I gasped for air beneath my mask as I held back tears. My brother’s brow crumpled. But my mom was placid and detached, not quite sure what all the fuss was about. This house she’d chosen, the garden she’d planted, the autonomy she’d fought so hard to seize meant little to her disease-altered brain.
I’d pictured so many scenarios playing out in this moment, but never this one. Compared to all the scenarios I’d imagined, I found this one to be the saddest.
…
Due to COVID restrictions, we were not allowed to help set up my mom’s room. We simply dropped everything outside the building and relayed basic directions through the window regarding furniture placement. Her clothes, books, quilts and photos were tucked away and arranged by strangers. We said our goodbyes in the lobby, our masks absorbing our tears as she was led away to her new home.

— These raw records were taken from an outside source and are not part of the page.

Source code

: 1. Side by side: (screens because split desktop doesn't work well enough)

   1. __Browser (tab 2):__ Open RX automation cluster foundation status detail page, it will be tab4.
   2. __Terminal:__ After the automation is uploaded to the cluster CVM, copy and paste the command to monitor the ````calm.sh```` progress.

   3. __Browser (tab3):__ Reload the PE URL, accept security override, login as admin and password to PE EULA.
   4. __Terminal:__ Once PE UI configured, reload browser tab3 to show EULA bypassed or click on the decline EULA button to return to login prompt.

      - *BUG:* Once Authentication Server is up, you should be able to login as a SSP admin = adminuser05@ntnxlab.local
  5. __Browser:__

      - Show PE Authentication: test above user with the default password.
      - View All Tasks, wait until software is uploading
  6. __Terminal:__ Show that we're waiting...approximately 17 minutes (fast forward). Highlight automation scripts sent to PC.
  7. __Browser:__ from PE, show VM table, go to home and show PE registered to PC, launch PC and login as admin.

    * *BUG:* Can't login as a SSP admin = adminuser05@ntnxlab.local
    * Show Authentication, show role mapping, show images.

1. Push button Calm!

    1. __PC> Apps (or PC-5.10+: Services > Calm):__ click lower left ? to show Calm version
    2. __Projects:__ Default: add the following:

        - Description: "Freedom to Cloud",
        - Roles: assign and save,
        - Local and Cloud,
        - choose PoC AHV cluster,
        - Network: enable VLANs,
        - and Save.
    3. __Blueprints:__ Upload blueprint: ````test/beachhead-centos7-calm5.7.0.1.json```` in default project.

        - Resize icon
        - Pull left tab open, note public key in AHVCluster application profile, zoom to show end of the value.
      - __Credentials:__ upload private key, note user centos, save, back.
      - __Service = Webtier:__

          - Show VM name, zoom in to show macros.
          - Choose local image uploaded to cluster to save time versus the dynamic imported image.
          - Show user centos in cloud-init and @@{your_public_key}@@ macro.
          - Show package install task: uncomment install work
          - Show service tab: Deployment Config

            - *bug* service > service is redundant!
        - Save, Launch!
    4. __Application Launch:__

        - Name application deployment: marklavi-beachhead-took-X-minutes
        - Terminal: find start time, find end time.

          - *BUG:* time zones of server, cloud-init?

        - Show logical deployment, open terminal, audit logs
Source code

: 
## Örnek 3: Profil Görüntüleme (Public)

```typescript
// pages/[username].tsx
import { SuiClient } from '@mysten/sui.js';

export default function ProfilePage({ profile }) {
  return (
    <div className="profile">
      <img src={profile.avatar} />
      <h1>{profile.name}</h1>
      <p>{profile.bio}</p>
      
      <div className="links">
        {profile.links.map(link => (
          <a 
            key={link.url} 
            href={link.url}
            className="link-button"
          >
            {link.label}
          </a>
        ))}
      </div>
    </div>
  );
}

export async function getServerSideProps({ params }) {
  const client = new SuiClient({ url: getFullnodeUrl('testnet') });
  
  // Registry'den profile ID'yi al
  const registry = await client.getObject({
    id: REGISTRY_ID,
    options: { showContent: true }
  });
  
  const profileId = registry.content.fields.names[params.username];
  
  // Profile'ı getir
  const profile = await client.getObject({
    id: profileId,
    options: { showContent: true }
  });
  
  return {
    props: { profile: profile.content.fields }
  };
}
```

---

I imagine her standing there alone, in a room she’d never seen before filled with furniture her daughter chose, with the vague feeling life would never be the same again.
Boom.
…
I hope she forgives me for blowing up her life. I’ve long forgiven her for blowing up mine.
I understand now we were both just doing the best we could for each other.
Today, my mom lives a life she didn’t choose. Alzheimer’s continues to steal her autonomy each day. She can’t decide what she’ll eat or when to take a shower. She can’t pick out her clothes or put them on without assistance.
But inside every shirt, every pair of pants, every sock and every shoe, I have written her name.
Inside, she is still Janet, brave and freed.